In this section, there are five icebreaker games for new teams in which members are just getting to know each other. 

Once your team is ready to jump out of their comfort zone, we’ve provided step-by-step directions for 24 team-building exercises that are exciting, insightful, and fun. 

Lastly, there are five thrilling virtual team building exercises that will make your remote team feel like the distance doesn’t even exist!

This list contains both outdoor and indoor team building activities that will boost employee engagement.

While some of these team building games may work best for a smaller team, most of these ideas are suitable for large groups and small groups.

About Group Size

Every game below includes a ‘group size.’ 

This does not refer to the total number of people participating in a team building session. 

If you have a large group, you can break up that group into smaller ones. For example, if you have 20 people, you can break up this larger group into 5 smaller groups.

All these smaller groups can participate in a team building game simultaneously. 

That’s how all corporate training programs are organized!

5 Icebreaker Games

Icebreakers are short games that help people get to know each other in an informal setting. 

They build that initial rapport that’s essential to set the stage for a more involved team session.

Icebreakers are essential for both in-house and distributed teams.

Two Truths and a Lie

Time: 15–30 minutes

Group size: 4–6 

Objective: Build affinity

In this game, team members get to act as human lie detectors!

Start off by letting each person tell two truths and one fabricated statement about themselves in a random sequence.

Then ask other team members to figure out which are the truths and what’s the lie. The speaker can then reveal which fact is indeed false.

 What’s My Name

Time: 15–20 minutes

Group size: <20

Objective: Build rapport

Get your team to sit in a circle and take turns saying their names. 

Next, throw a tennis ball at one person. They must toss the ball to another teammate while saying his or her name. 🎾

To ramp up the challenge, create a rule that members can’t throw the ball to the same person twice in a row.

 Building a Storyline 

Time: 30 minutes

Group size: Varies

Objective: Listening, collaboration, teamwork

For this icebreaker team building activity, arrange the participants in a circle. 

One team member starts narrating a story but stops with an incomplete sentence such as, “John was excited. On his first day as a professional artist, he wanted to …” The next person finishes the sentence and adds another incomplete sentence.

== Work item a ==
In the listing, rewrite the lines from the line with "### Quick Start" to the line with "Then change to" as a JSON list of strings, one string per line and blank lines omitted.
The listing that follows is unrelated to the team-building text above.

== Records ==

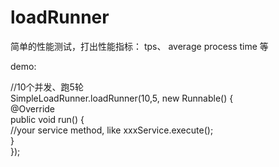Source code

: # loadRunner
简单的性能测试，打出性能指标： tps、 average process time 等

demo:

//10个并发、跑5轮     
 SimpleLoadRunner.loadRunner(10,5, new Runnable() {    
  @Override    
    public void run() {    
         //your service method, like xxxService.execute();    
     }      
 });
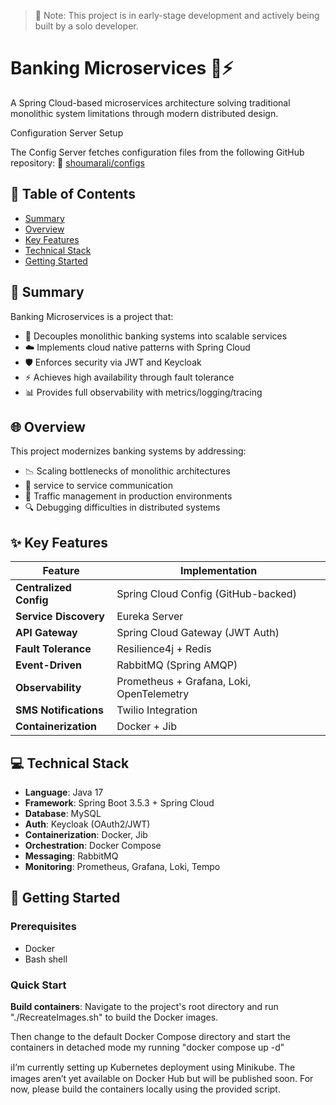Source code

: > 🚧 Note: This project is in early-stage development and actively being built by a solo developer.

# Banking Microservices 🏦⚡️

A Spring Cloud-based microservices architecture solving traditional monolithic system limitations through modern distributed design.

Configuration Server Setup

The Config Server fetches configuration files from the following GitHub repository:
🔗 [shoumarali/configs](https://github.com/shoumarali/configs)

## 📑 Table of Contents
- [Summary](#-summary)
- [Overview](#-overview)
- [Key Features](#-key-features)
- [Technical Stack](#-technical-stack)
- [Getting Started](#-getting-started)

## 📌 Summary
Banking Microservices is a project that:
- 🧩 Decouples monolithic banking systems into scalable services
- ☁️ Implements cloud native patterns with Spring Cloud
- 🛡️ Enforces security via JWT and Keycloak
- ⚡ Achieves high availability through fault tolerance
- 📊 Provides full observability with metrics/logging/tracing

## 🌐 Overview
This project modernizes banking systems by addressing:
- 📉 Scaling bottlenecks of monolithic architectures
- 🔄 service to service communication
- 🚦 Traffic management in production environments
- 🔍 Debugging difficulties in distributed systems

## ✨ Key Features
| Feature | Implementation |
|---------|---------------|
| **Centralized Config** | Spring Cloud Config (GitHub-backed) |
| **Service Discovery** | Eureka Server |
| **API Gateway** | Spring Cloud Gateway (JWT Auth) |
| **Fault Tolerance** | Resilience4j + Redis |
| **Event-Driven** | RabbitMQ (Spring AMQP) |
| **Observability** | Prometheus + Grafana, Loki, OpenTelemetry |
| **SMS Notifications** | Twilio Integration |
| **Containerization** | Docker + Jib |

## 💻 Technical Stack
- **Language**: Java 17
- **Framework**: Spring Boot 3.5.3 + Spring Cloud
- **Database**: MySQL
- **Auth**: Keycloak (OAuth2/JWT)
- **Containerization**: Docker, Jib
- **Orchestration**: Docker Compose
- **Messaging**: RabbitMQ
- **Monitoring**: Prometheus, Grafana, Loki, Tempo


## 🚀 Getting Started

### Prerequisites
- Docker
- Bash shell

### Quick Start
 **Build containers**:
  Navigate to the project's root directory and run "./RecreateImages.sh" to build the Docker images.

  Then change to the default Docker Compose directory and start the containers in detached mode my running "docker compose up -d"
  
ℹ️I’m currently setting up Kubernetes deployment using Minikube. The images aren’t yet available on Docker Hub but will be published soon. For now, please build the containers locally using the provided script.
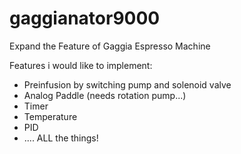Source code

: gaggianator9000
===============

Expand the Feature of Gaggia Espresso Machine

Features i would like to implement:

* Preinfusion by switching pump and solenoid valve
* Analog Paddle (needs rotation pump...)
* Timer
* Temperature
* PID
* .... ALL the things!
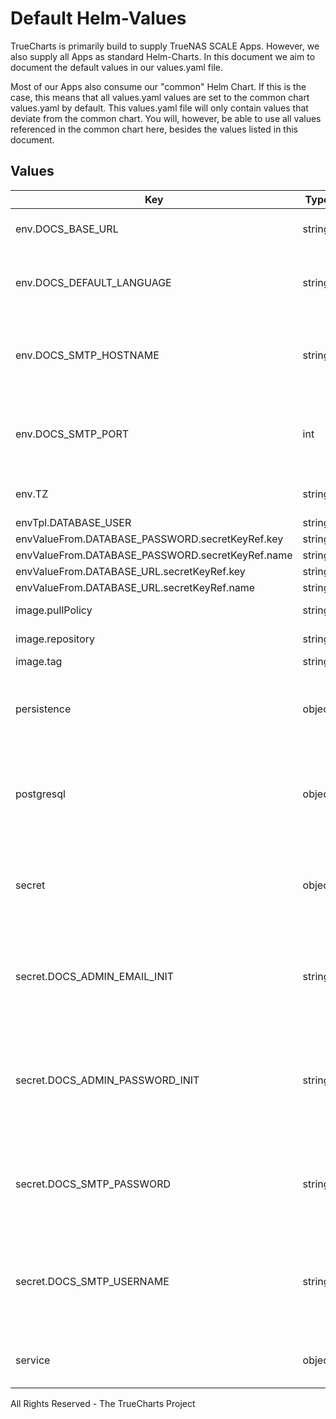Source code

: # Default Helm-Values

TrueCharts is primarily build to supply TrueNAS SCALE Apps.
However, we also supply all Apps as standard Helm-Charts. In this document we aim to document the default values in our values.yaml file.

Most of our Apps also consume our "common" Helm Chart.
If this is the case, this means that all values.yaml values are set to the common chart values.yaml by default. This values.yaml file will only contain values that deviate from the common chart.
You will, however, be able to use all values referenced in the common chart here, besides the values listed in this document.

## Values

| Key | Type | Default | Description |
|-----|------|---------|-------------|
| env.DOCS_BASE_URL | string | `""` | The base url used by the application |
| env.DOCS_DEFAULT_LANGUAGE | string | `"eng"` | The language which will be used as default |
| env.DOCS_SMTP_HOSTNAME | string | `""` | Hostname of the SMTP-Server to be used by Teedy |
| env.DOCS_SMTP_PORT | int | `0` | The port of the SMTP-Server which should be used |
| env.TZ | string | `"UTC"` | Set the container timezone |
| envTpl.DATABASE_USER | string | `"{{ .Values.postgresql.postgresqlUsername }}"` |  |
| envValueFrom.DATABASE_PASSWORD.secretKeyRef.key | string | `"postgresql-password"` |  |
| envValueFrom.DATABASE_PASSWORD.secretKeyRef.name | string | `"dbcreds"` |  |
| envValueFrom.DATABASE_URL.secretKeyRef.key | string | `"jdbc"` |  |
| envValueFrom.DATABASE_URL.secretKeyRef.name | string | `"dbcreds"` |  |
| image.pullPolicy | string | `"IfNotPresent"` | image pull policy |
| image.repository | string | `"tccr.io/truecharts/docs"` | image repository |
| image.tag | string | `"v1.9@sha256:23e9053e5eb837b31ae08bc770865827c7a2dc49dfc46fa2eba55f18fe8b21da"` | image tag |
| persistence | object | See values.yaml | Configure persistence settings for the chart under this key. |
| postgresql | object | See values.yaml | Enable and configure postgresql database subchart under this key. |
| secret | object | See below | environment variables. See [application docs](https://github.com/sismics/docs) for more details. |
| secret.DOCS_ADMIN_EMAIL_INIT | string | `""` | Defines the e-mail-address the admin user should have upon initialization |
| secret.DOCS_ADMIN_PASSWORD_INIT | string | `""` | Defines the password the admin user should have upon initialization. Needs to be a bcrypt hash. |
| secret.DOCS_SMTP_PASSWORD | string | `""` | The password of the SMTP-Server which should be used |
| secret.DOCS_SMTP_USERNAME | string | `""` | The username of the SMTP-Server which should be used |
| service | object | See values.yaml | Configures service settings for the chart. |

All Rights Reserved - The TrueCharts Project
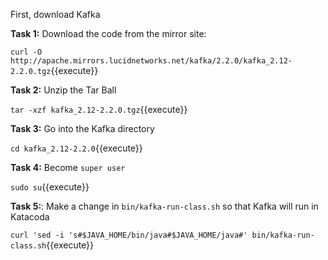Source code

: First, download Kafka

**Task 1:** Download the code from the mirror site:

`curl -O http://apache.mirrors.lucidnetworks.net/kafka/2.2.0/kafka_2.12-2.2.0.tgz`{{execute}}

**Task 2:** Unzip the Tar Ball

`tar -xzf kafka_2.12-2.2.0.tgz`{{execute}}

**Task 3:** Go into the Kafka directory

`cd kafka_2.12-2.2.0`{{execute}}

**Task 4:** Become `super user`

`sudo su`{{execute}}


**Task 5:**: Make a change in `bin/kafka-run-class.sh` so that Kafka will run in Katacoda

`curl 'sed -i 's#$JAVA_HOME/bin/java#$JAVA_HOME/java#' bin/kafka-run-class.sh`{{execute}}

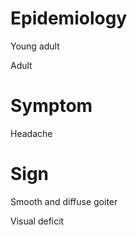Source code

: # Epidemiology

Young adult

Adult

# Symptom

Headache

# Sign

Smooth and diffuse goiter

Visual deficit
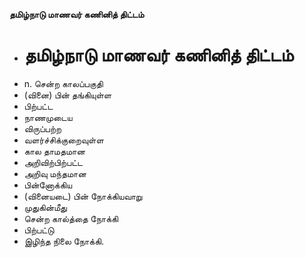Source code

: **தமிழ்நாடு மாணவர் கணினித் திட்டம்**
- # தமிழ்நாடு மாணவர் கணினித் திட்டம்
- n. சென்ற காலப்பகுதி
- (வினை) பின் தங்கியுள்ள
- பிற்பட்ட
- நாணமுடைய
- விருப்பற்ற
- வளர்ச்சிக்குறைவுள்ள
- கால தாமதமான
- அறிவிற்பிற்பட்ட
- அறிவு மந்தமான
- பின்னோக்கிய
- (வினையடை) பின் நோக்கியவாறு
- முதுகின்மீது
- சென்ற கால்த்தை நோக்கி
- பிற்பட்டு
- இழிந்த நிலை நோக்கி.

== Work item b ==
Extend the team-building games text from its last sentence.

== Result a ==
[
  "### Quick Start",
  " **Build containers**:",
  "  Navigate to the project's root directory and run \"./RecreateImages.sh\" to build the Docker images.",
  "  Then change to the default Docker Compose directory and start the containers in detached mode my running \"docker compose up -d\""
]

== Result b ==
For example, “Marshall experienced a spark of creativity and decided to …” This continues until the last member in the circle is reached, and an entirely coherent story has been formed. 

This experience ensures that the entire group listens to one another and remains engaged in the activity, leading to better collaboration and improved listening skills. 

You’ll quickly discover that listening is crucial to business growth!

For more challenge and extra creative thinking, throw in random words that people must include in the story.

Bonus: Best Buddy Movies for Teamwork

 Form the Order

Time: 20 minutes

Group size: <20

Objective: Communication, collaboration

Instruct members to line themselves up based on specific criteria such as age, height, birthday, or shoe size. 

The challenge? 

All teamwork and communication needed to organize themselves must be conducted through non-verbal communication. 

As people move around the room to complete the task, you will see the emergence of natural leaders and innovative communication means.

 Show and Tell

Time: 30–60 minutes

Group size: 10–15

Objective: Build trust

This icebreaker works fantastically for remote workers.

Ask every team member to share something they love with the rest of the team.

 It could be a hobby, an award, a pet, or something completely unexpected.

Give each team member one minute to show and talk about their special something and then allow others to ask questions.

Remember, the objective here is to build trust by sharing personal information.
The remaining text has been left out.